§ **Bloco de texto**
━━━━━━━━━━━━━━━━━━━━━━━━━━━━━━

Reflexões sobre corpo e mente

outubro 18, 2017

Porque Edith Head foi a maior figurinista de Hollywood.



Falar sobre mente e corpo para mim é algo difícil, especialmente porque sempre fui uma mulher muito sedentária, sem muita consciência do que acontecia com o próprio corpo. Acho que essa alienação é proposital, não? Se você não reflete, é mais fácil engolir qualquer coisa que te digam.

No entanto, neste ano, eu não sei o que aconteceu, mas a verdade é que estou passando por muitas mudanças na maneira como enxergo o mundo e como me vejo nele. Tudo começou com o pilates, o saudoso pilates. No começo de 2017, eu andava com muitas dores pelo corpo, fruto das horas que passo sentada traduzindo. Como disse no último post, o filme da minha vida poderia se chamar A mulher que não sabia a hora de parar. É claro que meu corpo seria o primeiro a sentir os efeitos disso. Eu não liguei para suas mensagens até ter uma dor crônica na perna, que me incomodava a qualquer movimento que eu fazia. Uma amiga recomendou que eu fizesse pilates, pois meu corpo se fortaleceria e eu me recuperaria dessa dor tenebrosa.

Estava ansiosa pelo pilates por motivos de socialização. Já tinha feito academia no passado, uma experiência tenebrosa para dizer o mínimo. Meu medo de falar com outras pessoas era tamanho que, um dia a esteira começou a correr na velocidade cinco do créu e eu fiquei sofrendo longos minutos até conseguir pedir ajuda a alguém para desligá-la. Que lição tiramos disso? Melhor morrer do que falar com pessoas.




A aula experimental de pilates foi fantástica, embora meus músculos não tenham achado o mesmo. Gostei muito dos exercícios. Foi ali que comecei a pensar mais no binômio corpo e mente. Precisava relaxar a minha mente para meu corpo fazer os exercícios. Precisava respirar corretamente e focar minha mente naquele momento. Foi um caos. Porque eu sou ansiosa. Minha cabeça está sempre a milhão em todos os momentos, como aquelas locomotivas de trem bem doidonas. Fazer força para esvaziar a mente era mais difícil do que movimentar meus músculos. Um dia, meu professor pediu para eu apoiar meus braços nas barras da cadeira, instrumento de pilates, e projetar meu corpo para cima (numa espécie de flexão em pé) usando a força deles. Apesar da dificuldade e do cansaço que o exercício me causou, consegui não pensar em nada naquele momento. Foi épico.

━━━━━━━━━━━━━━━━━━━━━━━━━━━━━━

Registros de uma fonte de dados:
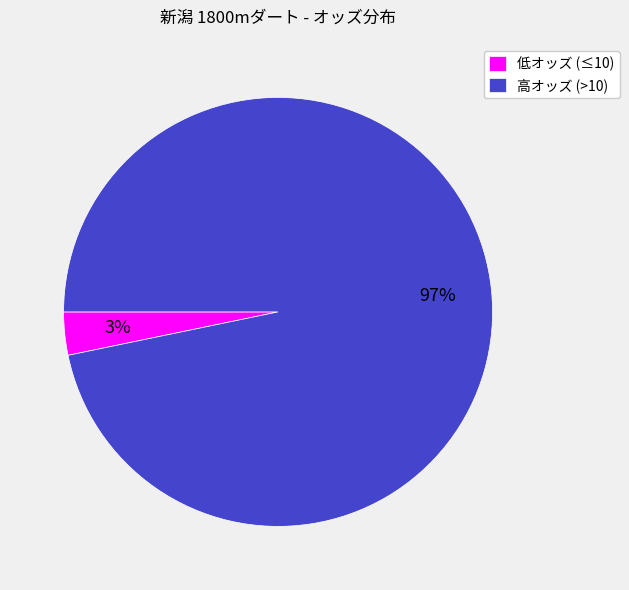

Which slice is the largest?

高オッズ (>10)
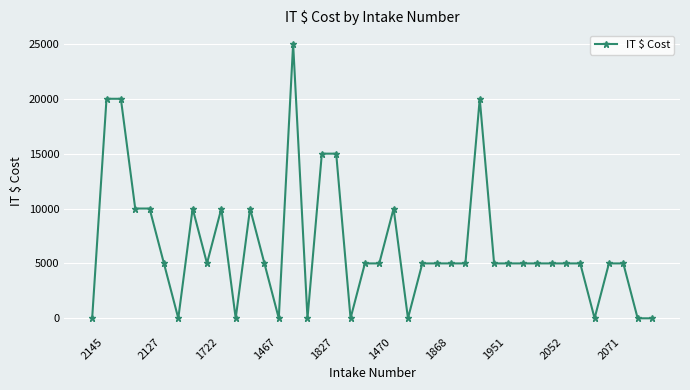

True or false: there are more than 2 points higher than both neighbors.

True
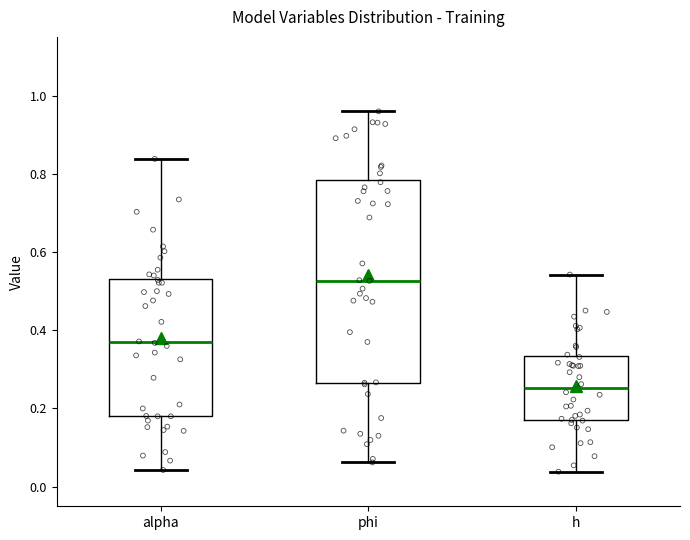

Reading left to right, transcribe this box plot: for each box, give where its median line is, the range the box spans, and where its two whiskers end, as read against the y-axis. The values are not printed on the chart, so give them approximately, as read against the axis.

alpha: median 0.36, box 0.18 to 0.54, whiskers 0.04 to 0.84
phi: median 0.52, box 0.26 to 0.78, whiskers 0.06 to 0.96
h: median 0.26, box 0.18 to 0.34, whiskers 0.04 to 0.54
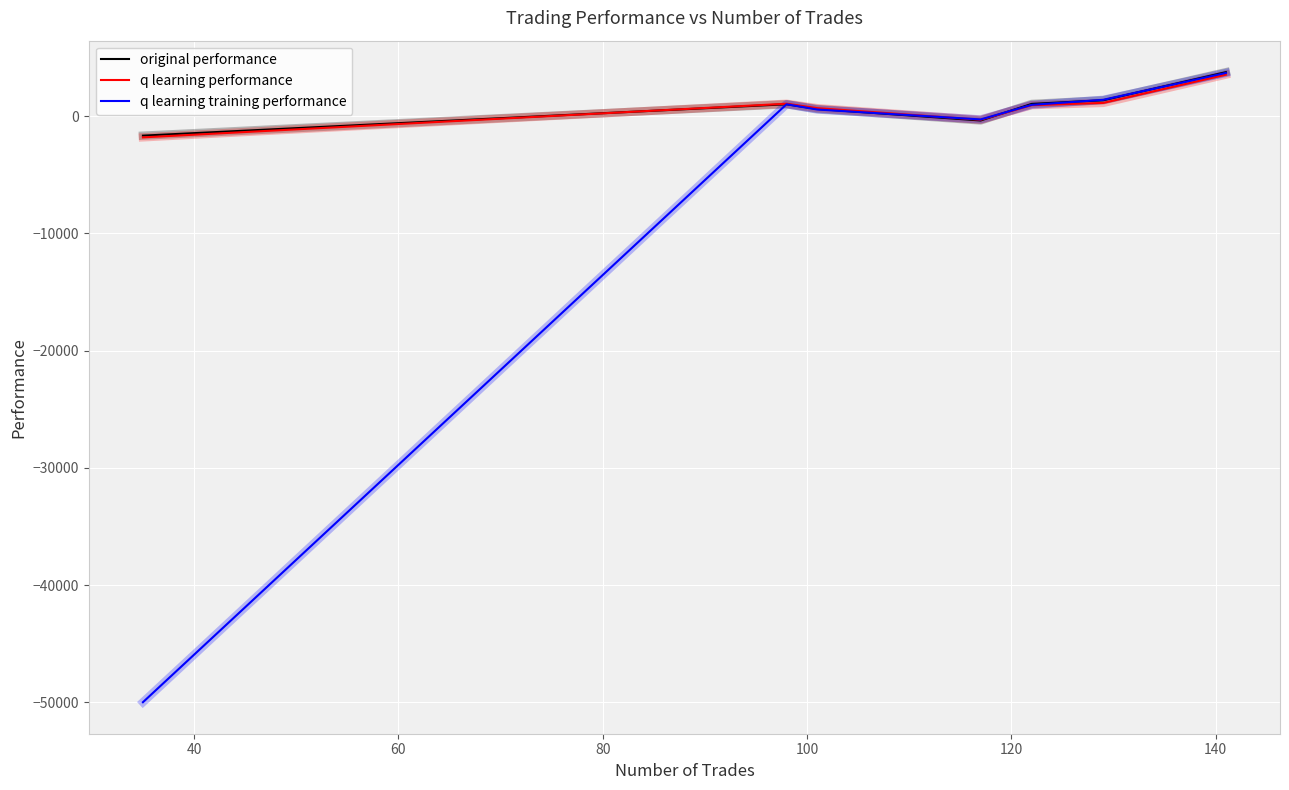

Which series has the largest range (max minus min)?

q learning training performance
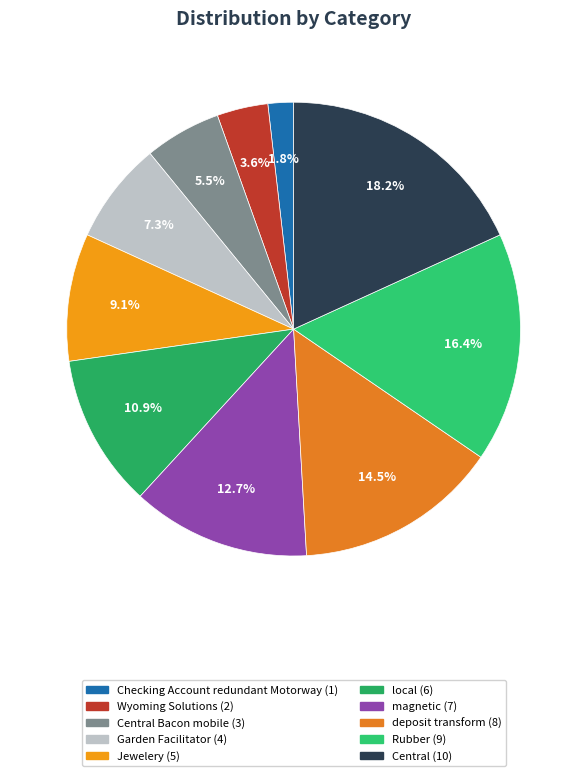

Count the number of slices in the pie.

10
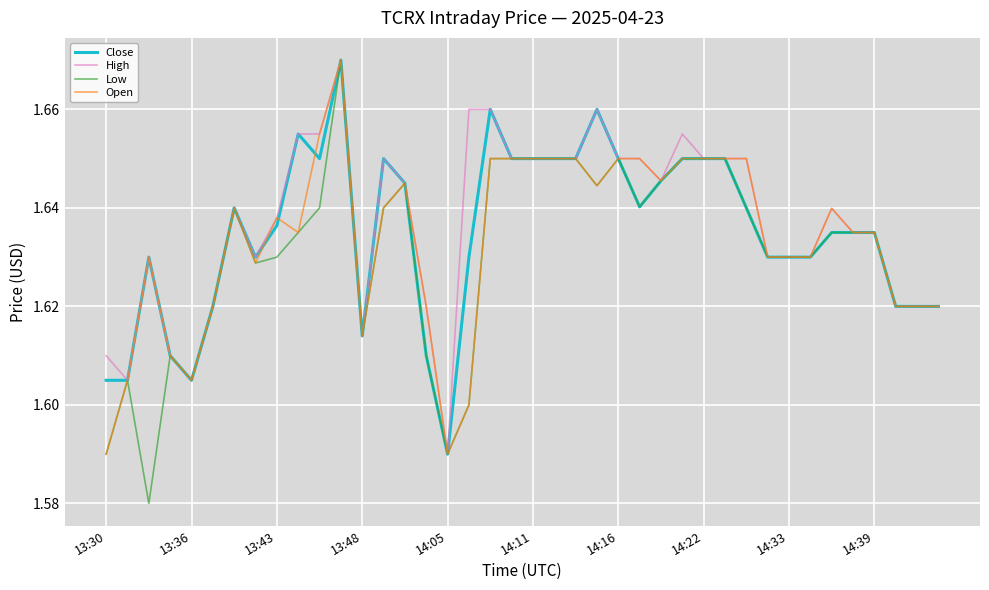

Which series has the largest range (max minus min)?

Low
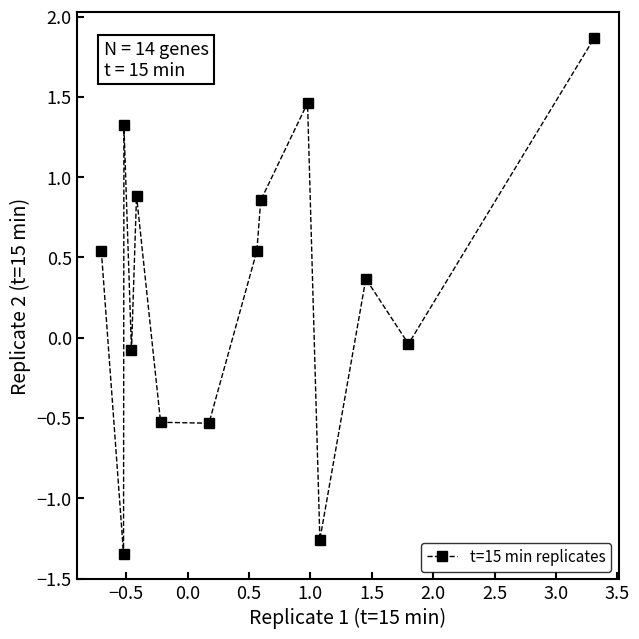

What is the maximum value shown in the chart?

1.9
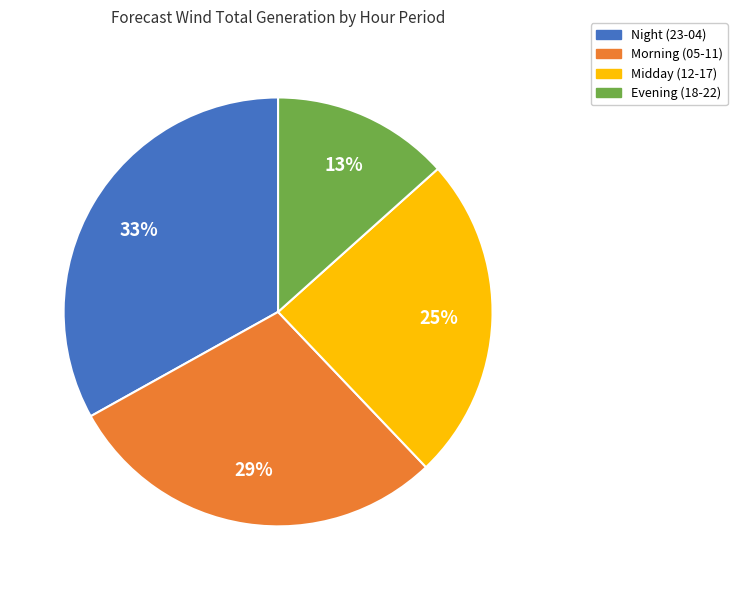

What is the largest slice in the pie chart?

Night (23-04)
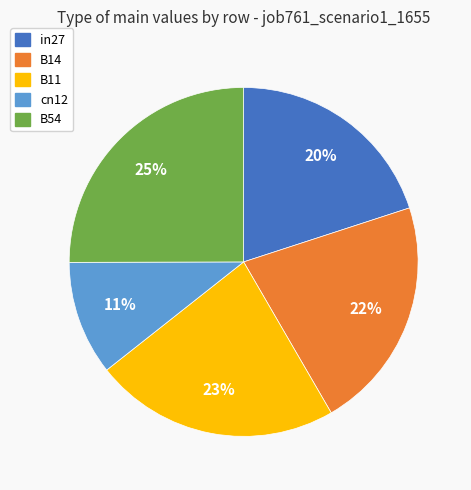

The cn12 slice represents 11% of the pie. True or false?

True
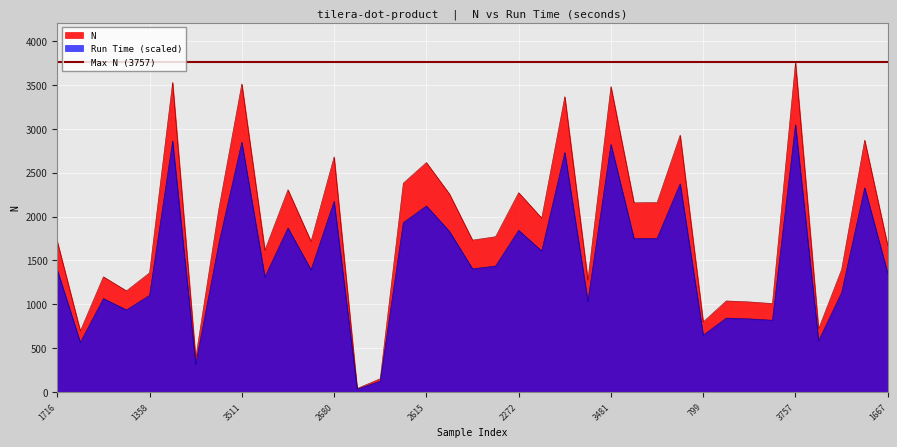

What value does the Run Time (scaled) series have at 1667?

1352.1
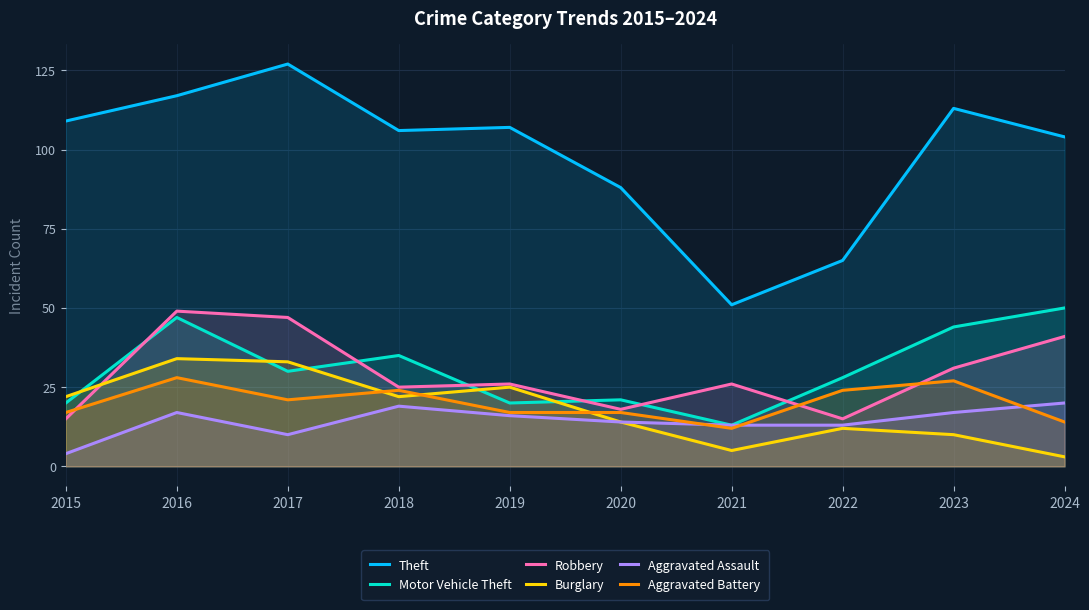

The Robbery series shows 25 at 2020. True or false?

False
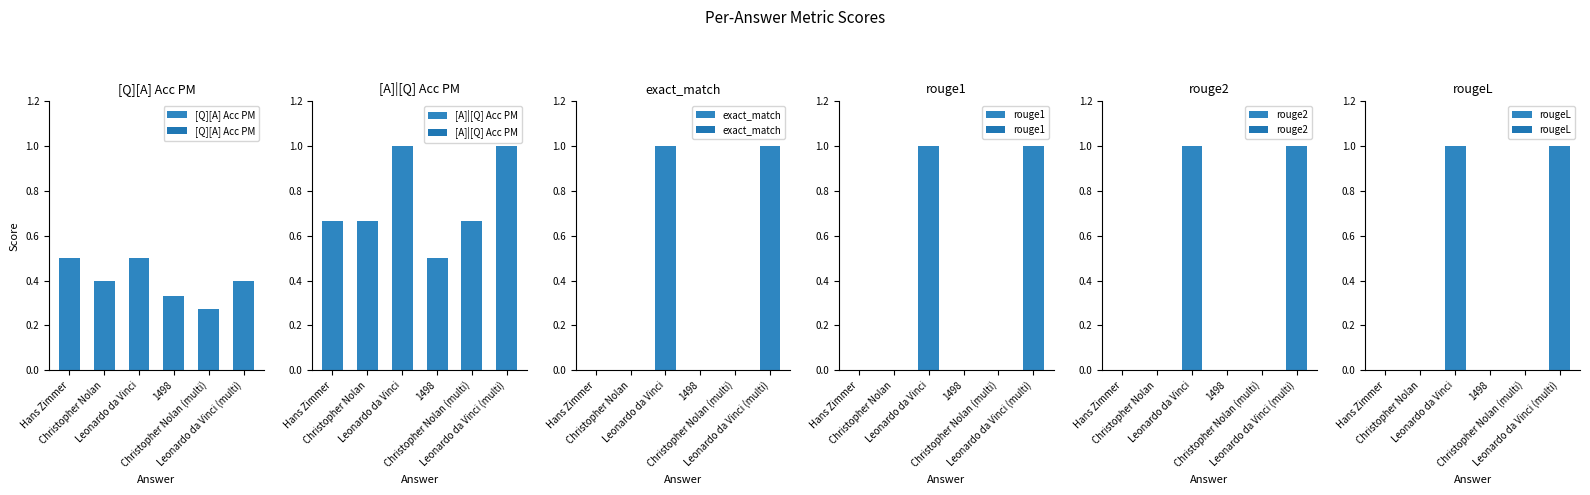

What is the maximum value for rouge1?

1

━━━━━━━━━━━━━━━━━━━━━━━━━━━━━━

§ **Instruções das tarefas**
1. Cite, sem alterar nada, o trecho do texto sobre corpo e mente que começa em "outubro 18, 2017" e segue até "que te digam.".
2. Segundo as frases iniciadas por "Precisava" no texto sobre corpo e mente, o que era preciso fazer na aula de pilates? Liste todos esses itens.

§ **Respostas por item**
1.
outubro 18, 2017

Porque Edith Head foi a maior figurinista de Hollywood.



Falar sobre mente e corpo para mim é algo difícil, especialmente porque sempre fui uma mulher muito sedentária, sem muita consciência do que acontecia com o próprio corpo. Acho que essa alienação é proposital, não? Se você não reflete, é mais fácil engolir qualquer coisa que te digam.

2.
- Relaxar a mente para o corpo fazer os exercícios
- Respirar corretamente
- Focar a mente naquele momento